No question this is a major victory for the burgeoning, well-organized hometown anti-fracking advocates who appear to be steadily expanding, if not multiplying.
The impetus for this commitment to undertake what may be a symbolic step can be traced to a state-sponsored fracking workshop in Council Chambers on Tuesday, June 12, that drew an overflowing all-time record crowd.
Inspired or prodded by the Culver City momentum event, Los Angeles City Council members Bernard Parks, Paul Koretz and President Herb Wesson filed a resolution the next day for their Council to petition Sacramento for a moratorium on fracking.
At last glance, it was bogged down in committee.
With the energetic fumes of the June 12 workshop fresh in their nostrils, Culver City activists descended on the City Council the following Monday, pleading for the kind of action to which the Council now has agreed.
At that June 18 meeting, Vice Mayor Jeff Cooper seized the lead as the anti-fracking momentum expanded exponentially. He asked his colleagues to agendize such a resolution, and it was quickly embraced for the July 2 Council meeting.
It was predictable that a topic so dynamic would not glide smoothly, quietly through even the hometown legislative process.
The crowd on the 18th was agitating to bypass a moratorium and institute a ban on fracking in Culver City in the 10 percent of the Baldwin Hills Oil Field it controls, and anywhere else within the city.
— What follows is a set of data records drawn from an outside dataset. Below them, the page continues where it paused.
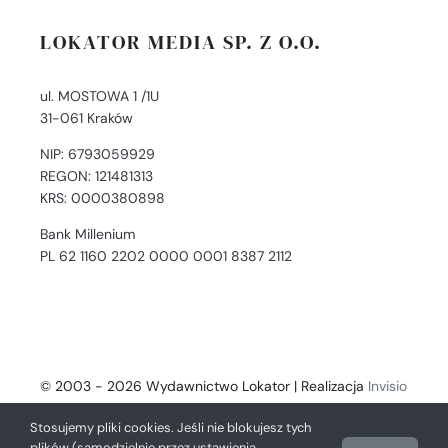
LOKATOR MEDIA SP. Z O.O.
ul. MOSTOWA 1 /1U
31-061 Kraków
NIP: 6793059929
REGON: 121481313
KRS: 0000380898
Bank Millenium
PL 62 1160 2202 0000 0001 8387 2112
© 2003 - 2026 Wydawnictwo Lokator | Realizacja
Invisio
- Digital Solutions
Stosujemy pliki cookies. Jeśli nie blokujesz tych
plików (samodzielnie przez ustawienia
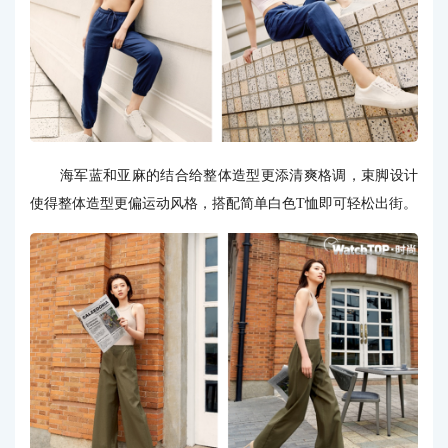
海军蓝和亚麻的结合给整体造型更添清爽格调，束脚设计
使得整体造型更偏运动风格，搭配简单白色T恤即可轻松出街。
A City Hall source familiar with the process said she is “certain that it will upset some people that Monday’s meeting is in two parts – to consider the moratorium first and then a ban. Some anti-fracking will want to do the banned-in-Culver City portion before turning to the moratorium. They will say a moratorium is inadequate and a fracking ban is needed in Culver City.”